Task directions: Return every line of the data below word for word, changing nothing.

Supplied records:
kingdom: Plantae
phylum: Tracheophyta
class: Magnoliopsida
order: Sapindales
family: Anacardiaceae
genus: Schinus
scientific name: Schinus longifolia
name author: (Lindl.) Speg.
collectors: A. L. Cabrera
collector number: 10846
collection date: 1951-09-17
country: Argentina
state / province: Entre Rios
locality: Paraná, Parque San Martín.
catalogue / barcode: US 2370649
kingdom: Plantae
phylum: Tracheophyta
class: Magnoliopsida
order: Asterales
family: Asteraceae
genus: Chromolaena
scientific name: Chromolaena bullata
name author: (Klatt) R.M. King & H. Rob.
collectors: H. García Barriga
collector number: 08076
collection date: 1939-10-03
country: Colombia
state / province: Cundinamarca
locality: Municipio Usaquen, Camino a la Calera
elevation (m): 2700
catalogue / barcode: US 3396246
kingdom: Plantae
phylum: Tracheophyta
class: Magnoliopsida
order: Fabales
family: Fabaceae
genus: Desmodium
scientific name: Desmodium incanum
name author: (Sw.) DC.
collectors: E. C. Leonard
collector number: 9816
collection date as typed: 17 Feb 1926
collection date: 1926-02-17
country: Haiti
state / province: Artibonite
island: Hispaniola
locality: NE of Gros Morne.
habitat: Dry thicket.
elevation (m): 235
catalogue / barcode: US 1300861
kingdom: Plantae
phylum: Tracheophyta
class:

Correct response:
kingdom: Plantae
phylum: Tracheophyta
class: Magnoliopsida
order: Sapindales
family: Anacardiaceae
genus: Schinus
scientific name: Schinus longifolia
name author: (Lindl.) Speg.
collectors: A. L. Cabrera
collector number: 10846
collection date: 1951-09-17
country: Argentina
state / province: Entre Rios
locality: Paraná, Parque San Martín.
catalogue / barcode: US 2370649
kingdom: Plantae
phylum: Tracheophyta
class: Magnoliopsida
order: Asterales
family: Asteraceae
genus: Chromolaena
scientific name: Chromolaena bullata
name author: (Klatt) R.M. King & H. Rob.
collectors: H. García Barriga
collector number: 08076
collection date: 1939-10-03
country: Colombia
state / province: Cundinamarca
locality: Municipio Usaquen, Camino a la Calera
elevation (m): 2700
catalogue / barcode: US 3396246
kingdom: Plantae
phylum: Tracheophyta
class: Magnoliopsida
order: Fabales
family: Fabaceae
genus: Desmodium
scientific name: Desmodium incanum
name author: (Sw.) DC.
collectors: E. C. Leonard
collector number: 9816
collection date as typed: 17 Feb 1926
collection date: 1926-02-17
country: Haiti
state / province: Artibonite
island: Hispaniola
locality: NE of Gros Morne.
habitat: Dry thicket.
elevation (m): 235
catalogue / barcode: US 1300861
kingdom: Plantae
phylum: Tracheophyta
class:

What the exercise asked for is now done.